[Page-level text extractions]
┌──
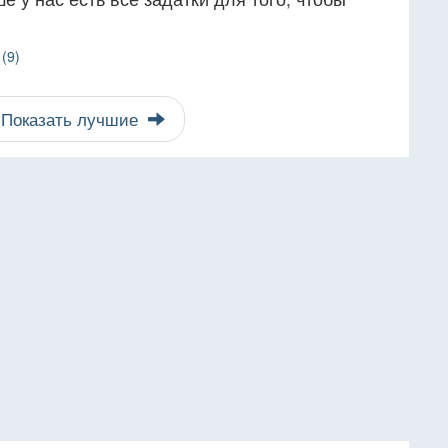
(9)
Показать лучшие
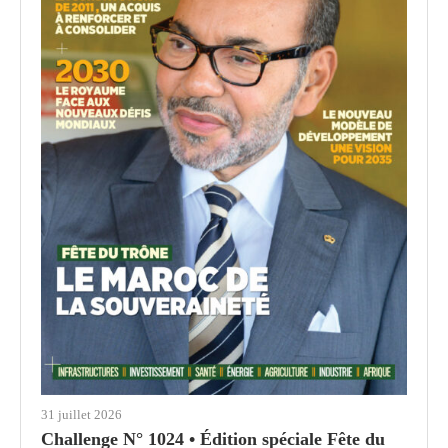
31 juillet 2026
Challenge N° 1024 • Édition spéciale Fête du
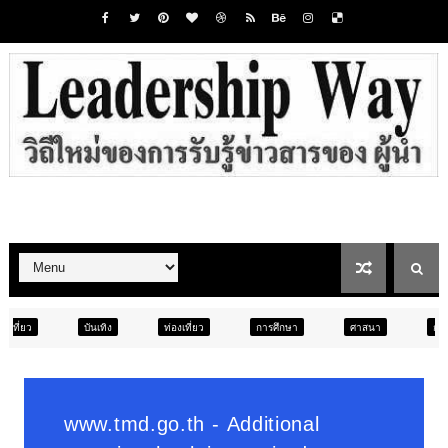
ท่องเที่ยว
การศึกษา
ศาสนา
การศึกษา
สังคม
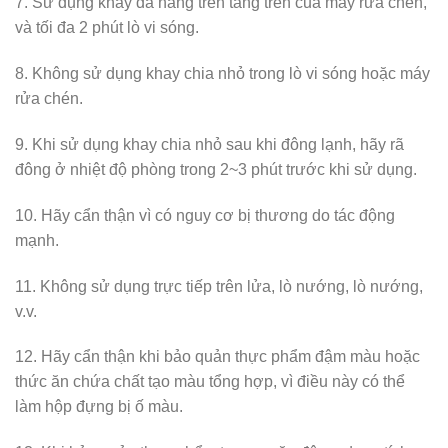
7. Sử dụng khay đa năng trên tầng trên của máy rửa chén,
và tối đa 2 phút lò vi sóng.
8. Không sử dụng khay chia nhỏ trong lò vi sóng hoặc máy
rửa chén.
9. Khi sử dụng khay chia nhỏ sau khi đông lạnh, hãy rã
đông ở nhiệt độ phòng trong 2~3 phút trước khi sử dụng.
10. Hãy cẩn thận vì có nguy cơ bị thương do tác động
mạnh.
11. Không sử dụng trực tiếp trên lửa, lò nướng, lò nướng,
v.v.
12. Hãy cẩn thận khi bảo quản thực phẩm đậm màu hoặc
thức ăn chứa chất tạo màu tổng hợp, vì điều này có thể
làm hộp đựng bị ố màu.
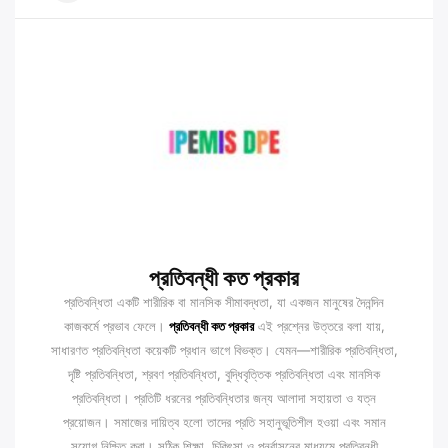
প্রতিবন্ধী কত প্রকার
প্রতিবন্ধিতা একটি শারীরিক বা মানসিক সীমাবদ্ধতা, যা একজন মানুষের দৈনন্দিন
কাজকর্মে প্রভাব ফেলে।
প্রতিবন্ধী কত প্রকার
এই প্রশ্নের উত্তরে বলা যায়,
সাধারণত প্রতিবন্ধিতা কয়েকটি প্রধান ভাগে বিভক্ত। যেমন—শারীরিক প্রতিবন্ধিতা,
দৃষ্টি প্রতিবন্ধিতা, শ্রবণ প্রতিবন্ধিতা, বুদ্ধিবৃত্তিক প্রতিবন্ধিতা এবং মানসিক
প্রতিবন্ধিতা। প্রতিটি ধরনের প্রতিবন্ধিতার জন্য আলাদা সহায়তা ও যত্ন
প্রয়োজন। সমাজের দায়িত্ব হলো তাদের প্রতি সহানুভূতিশীল হওয়া এবং সমান
সুযোগ নিশ্চিত করা। সঠিক শিক্ষা, চিকিৎসা ও পুনর্বাসনের মাধ্যমে প্রতিবন্ধী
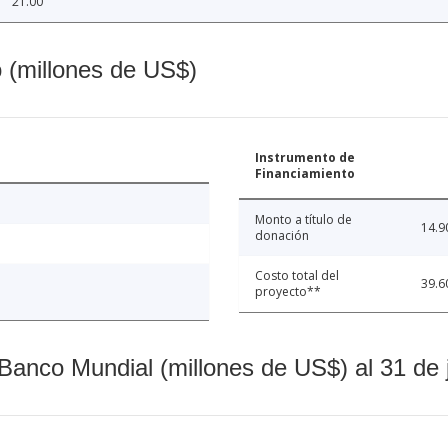
21.00
o (millones de US$)
Instrumento de
Financiamiento
Monto a título de
14.9
donación
Costo total del
39.6
proyecto**
Banco Mundial (millones de US$) al 31 de 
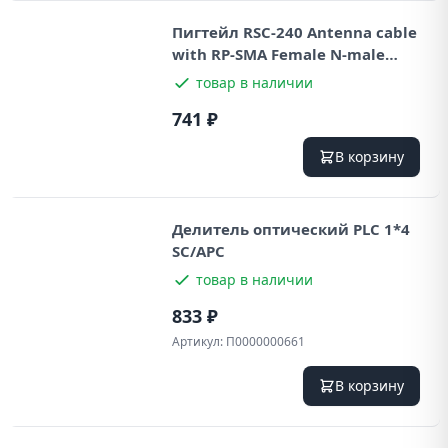
Пигтейл RSC-240 Antenna cable
with RP-SMA Female N-male
0.5m
товар в наличии
741 ₽
В корзину
Делитель оптический PLC 1*4
SC/APC
товар в наличии
833 ₽
Артикул:
П0000000661
В корзину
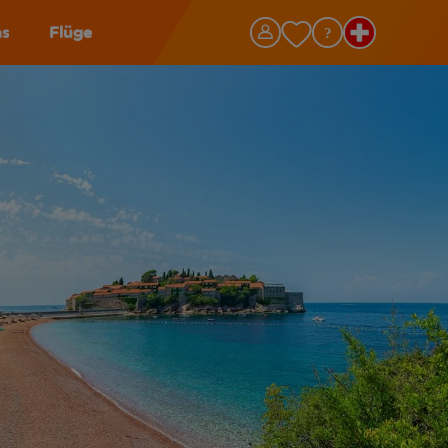
as
Flüge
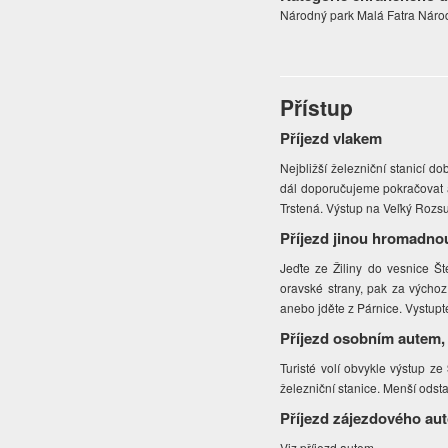
Národný park Malá Fatra Náro
Přístup
Příjezd vlakem
Nejbližší železniční stanicí d
dál doporučujeme pokračovat a
Trstená. Výstup na Veľký Rozsu
Příjezd jinou hromadno
Jeďte ze Žiliny do vesnice Š
oravské strany, pak za výchozí
anebo jděte z Párnice. Vystup
Příjezd osobním autem,
Turisté volí obvykle výstup ze
železniční stanice. Menší odsta
Příjezd zájezdového au
Viz příjezd autem.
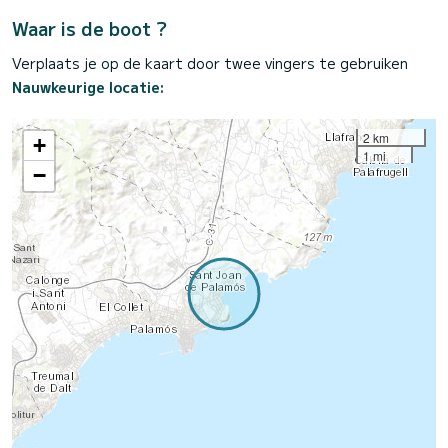
Waar is de boot ?
Verplaats je op de kaart door twee vingers te gebruiken
Nauwkeurige locatie:
2 km
+
1 mi
−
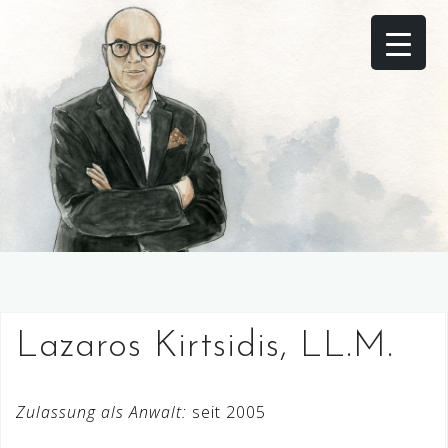
Skip
to
content
Lazaros Kirtsidis, LL.M.
Zulassung als Anwalt:
seit 2005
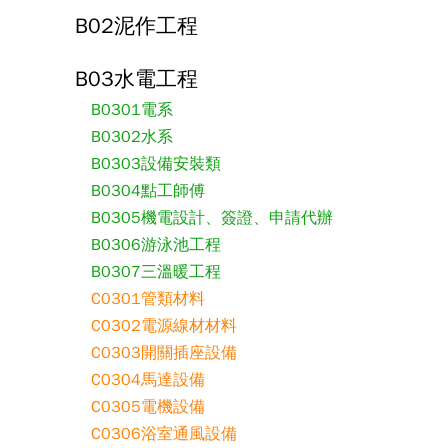
B02泥作工程
B03水電工程
B0301電系
B0302水系
B0303設備安裝類
B0304點工師傅
B0305機電設計、簽證、申請代辦
B0306游泳池工程
B0307三溫暖工程
C0301管類材料
C0302電源線材材料
C0303開關插座設備
C0304馬達設備
C0305電機設備
C0306浴室通風設備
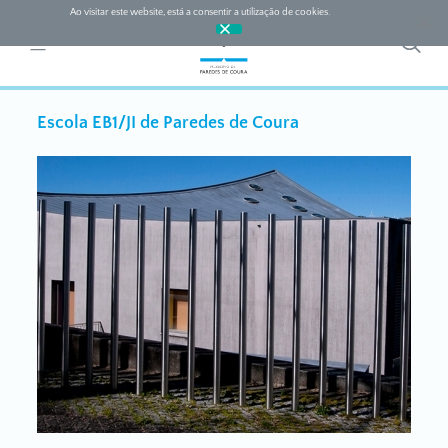
Ao visitar este website, está a consentir a utilização de cookies.
Ok
Escola EB1/JI de Paredes de Coura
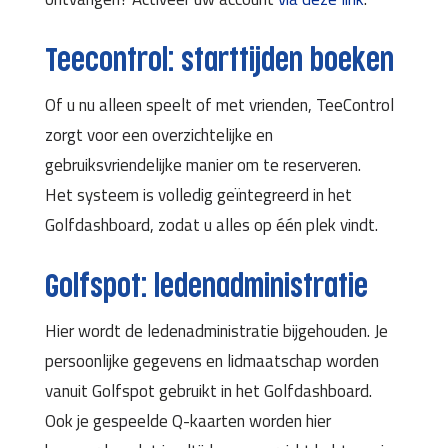
Teecontrol: starttijden boeken
Of u nu alleen speelt of met vrienden, TeeControl
zorgt voor een overzichtelijke en
gebruiksvriendelijke manier om te reserveren.
Het systeem is volledig geïntegreerd in het
Golfdashboard, zodat u alles op één plek vindt.
Golfspot: ledenadministratie
Hier wordt de ledenadministratie bijgehouden. Je
persoonlijke gegevens en lidmaatschap worden
vanuit Golfspot gebruikt in het Golfdashboard.
Ook je gespeelde Q-kaarten worden hier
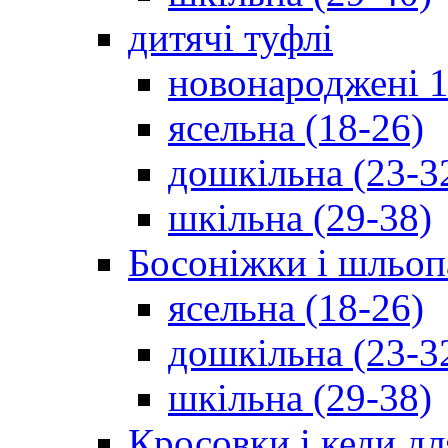
дитячі туфлі
новонароджені 1
ясельна (18-26)
дошкільна (23-3
шкільна (29-38)
Босоніжки і шльоп
ясельна (18-26)
дошкільна (23-3
шкільна (29-38)
Кросовки і кеди дл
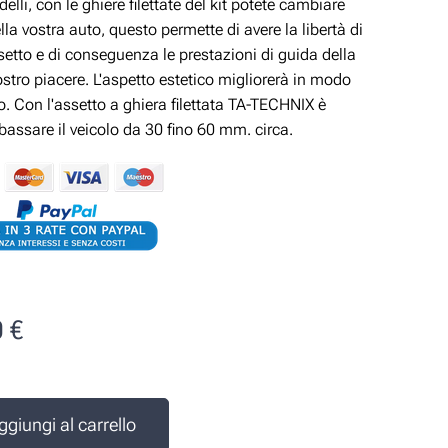
delli, con le ghiere filettate del kit potete cambiare
ella vostra auto, questo permette di avere la libertà di
ssetto e di conseguenza le prestazioni di guida della
ostro piacere. L'aspetto estetico migliorerà in modo
vo. Con l'assetto a ghiera filettata TA-TECHNIX è
ibassare il veicolo da 30 fino 60 mm. circa.
0
€
e
ggiungi al carrello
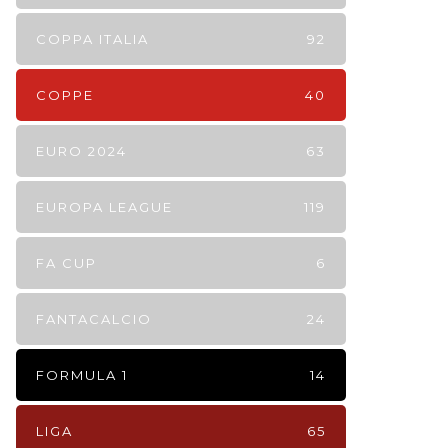
COPPA ITALIA
92
COPPE
40
EURO 2024
63
EUROPA LEAGUE
119
FA CUP
6
FANTACALCIO
24
FORMULA 1
14
LIGA
65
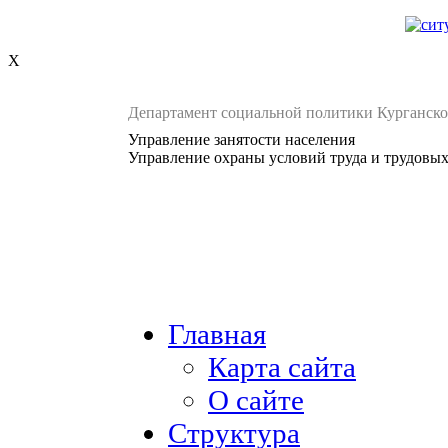
X
Департамент социальной политики Курганско
Управление занятости населения
Управление охраны условий труда и трудовы
Главная
Карта сайта
О сайте
Структура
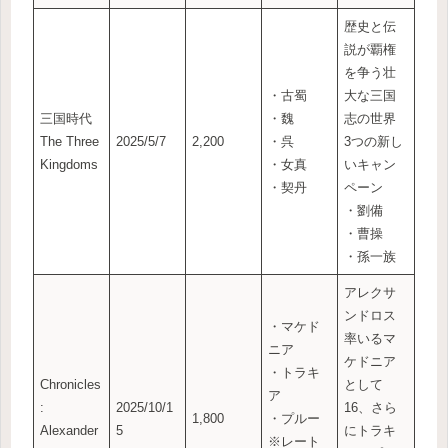
歴史と伝
説が覇権
を争う壮
・古蜀
大な三国
三国時代
・魏
志の世界
The Three
2025/5/7
2,200
・呉
3つの新し
Kingdoms
・女真
いキャン
・契丹
ペーン
・劉備
・曹操
・孫一族
アレクサ
ンドロス
・マケド
率いるマ
ニア
ケドニア
・トラキ
Chronicles
として
ア
:
2025/10/1
16、さら
1,800
・プルー
Alexander
5
にトラキ
※レート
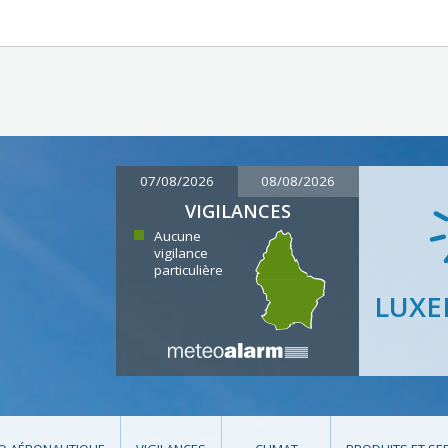
07/08/2026
08/08/2026
VIGILANCES
Aucune
vigilance
particulière
LUX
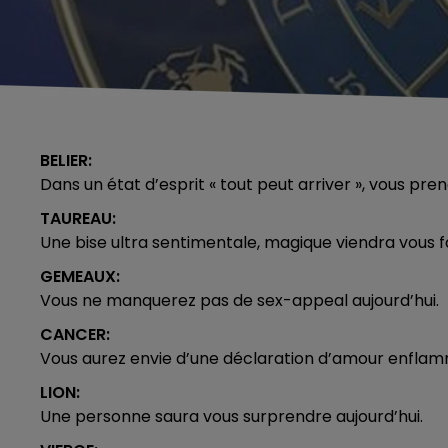
BELIER:
Dans un état d’esprit « tout peut arriver », vous pre
TAUREAU:
Une bise ultra sentimentale, magique viendra vous fa
GEMEAUX:
Vous ne manquerez pas de sex-appeal aujourd’hui.
CANCER:
Vous aurez envie d’une déclaration d’amour enfla
LION:
Une personne saura vous surprendre aujourd’hui.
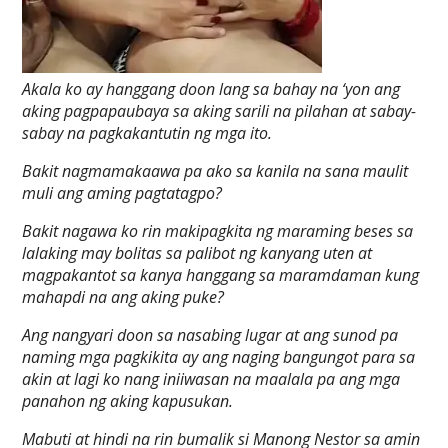
Akala ko ay hanggang doon lang sa bahay na ‘yon ang
aking pagpapaubaya sa aking sarili na pilahan at sabay-
sabay na pagkakantutin ng mga ito.
Bakit nagmamakaawa pa ako sa kanila na sana maulit
muli ang aming pagtatagpo?
Bakit nagawa ko rin makipagkita ng maraming beses sa
lalaking may bolitas sa palibot ng kanyang uten at
magpakantot sa kanya hanggang sa maramdaman kung
mahapdi na ang aking puke?
Ang nangyari doon sa nasabing lugar at ang sunod pa
naming mga pagkikita ay ang naging bangungot para sa
akin at lagi ko nang iniiwasan na maalala pa ang mga
panahon ng aking kapusukan.
Mabuti at hindi na rin bumalik si Manong Nestor sa amin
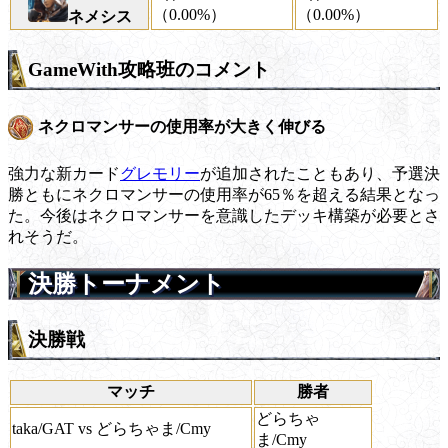
（0.00%）
（0.00%）
ネメシス
GameWith攻略班のコメント
ネクロマンサーの使用率が大きく伸びる
強力な新カード
グレモリー
が追加されたこともあり、予選決
勝ともにネクロマンサーの使用率が65％を超える結果となっ
た。今後はネクロマンサーを意識したデッキ構築が必要とさ
れそうだ。
決勝トーナメント
決勝戦
マッチ
勝者
どらちゃ
taka/GAT vs どらちゃま/Cmy
ま/Cmy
└──
Rewrite the listing from its first line through the line containing "làm hộp đựng bị ố màu.", replacing every occurrence of "lò vi sóng" with "lò vi ba" and changing nothing else. Leave the pictures out of your answer.

(9)
Показать лучшие
31 juillet 2026
Challenge N° 1024 • Édition spéciale Fête du
ท่องเที่ยว
การศึกษา
ศาสนา
การศึกษา
สังคม
7. Sử dụng khay đa năng trên tầng trên của máy rửa chén,
và tối đa 2 phút lò vi ba.
8. Không sử dụng khay chia nhỏ trong lò vi ba hoặc máy
rửa chén.
9. Khi sử dụng khay chia nhỏ sau khi đông lạnh, hãy rã
đông ở nhiệt độ phòng trong 2~3 phút trước khi sử dụng.
10. Hãy cẩn thận vì có nguy cơ bị thương do tác động
mạnh.
11. Không sử dụng trực tiếp trên lửa, lò nướng, lò nướng,
v.v.
12. Hãy cẩn thận khi bảo quản thực phẩm đậm màu hoặc
thức ăn chứa chất tạo màu tổng hợp, vì điều này có thể
làm hộp đựng bị ố màu.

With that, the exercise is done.